Description
What happened?
Hi, I'm using intfloat/multilingual-e5-large
for a retrieval task and I found that when E5OnnxEmbedding
embeds texts using the model, the model output is pooled by CLS-pooling.
class E5OnnxEmbedding(OnnxTextEmbedding):
...
class OnnxTextEmbedding(TextEmbeddingBase, OnnxTextModel[np.ndarray]):
"""Implementation of the Flag Embedding model."""
...
def _post_process_onnx_output(self, output: OnnxOutputContext) -> Iterable[np.ndarray]:
embeddings = output.model_output
return normalize(embeddings[:, 0]).astype(np.float32)
But I think it would be better to use average pooling as the paper does when pretraining the model.
Following the popular biencoder architecture, we use a pre-trained Transformer encoder and average pooling over the output layer to get fixed-size text embeddings Eq and Ep.

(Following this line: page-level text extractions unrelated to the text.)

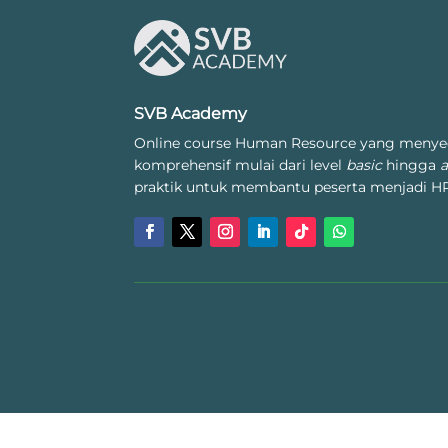
SVB Academy
Online course Human Resource yang menye
komprehensif mulai dari level
basic
hingga
praktik untuk membantu peserta menjadi HR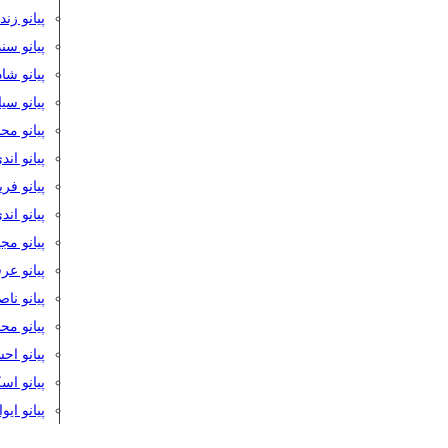
پیانو زن
پیانو سن
پیانو شا
پیانو س
پیانو مح
پیانو اند
پیانو فر
پیانو اند
پیانو مج
پیانو ع
پیانو نا
پیانو م
پیانو اح
پیانو ا
پیانو ایو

The score is the cosine similarity scaled by a temperature hyperparameter τ : ...
So I'm alternatively using the model that uses average pooling by overriding E5OnnxEmbedding
:
def average_pool(last_hidden_states: np.ndarray, attention_mask: np.ndarray) -> np.ndarray:
...
return avg_hidden
class CustomE5OnnxEmbedding(E5OnnxEmbedding):
...
def _post_process_onnx_output(self, output: OnnxOutputContext) -> Iterable[np.ndarray]:
embeddings, attention_masks = output.model_output, output.attention_mask
pooled_embeddings = average_pool(embeddings, attention_masks)
nomalized_embeddings = normalize(pooled_embeddings).astype(np.float32)
return nomalized_embeddings
TextEmbedding.EMBEDDINGS_REGISTRY.append(CustomE5OnnxEmbedding)
Would you consider changing the pooling method to average pooling?
And separated with this, I'm really enjoying using FastEmbed and I appreciate your work on it!
Thanks for your time and consideration!
What Python version are you on? e.g. python --version
- Python 3.11
- FastEmbed 0.4.1
Version
0.2.7 (Latest)
What os are you seeing the problem on?
MacOS
Relevant stack traces and/or logs
No response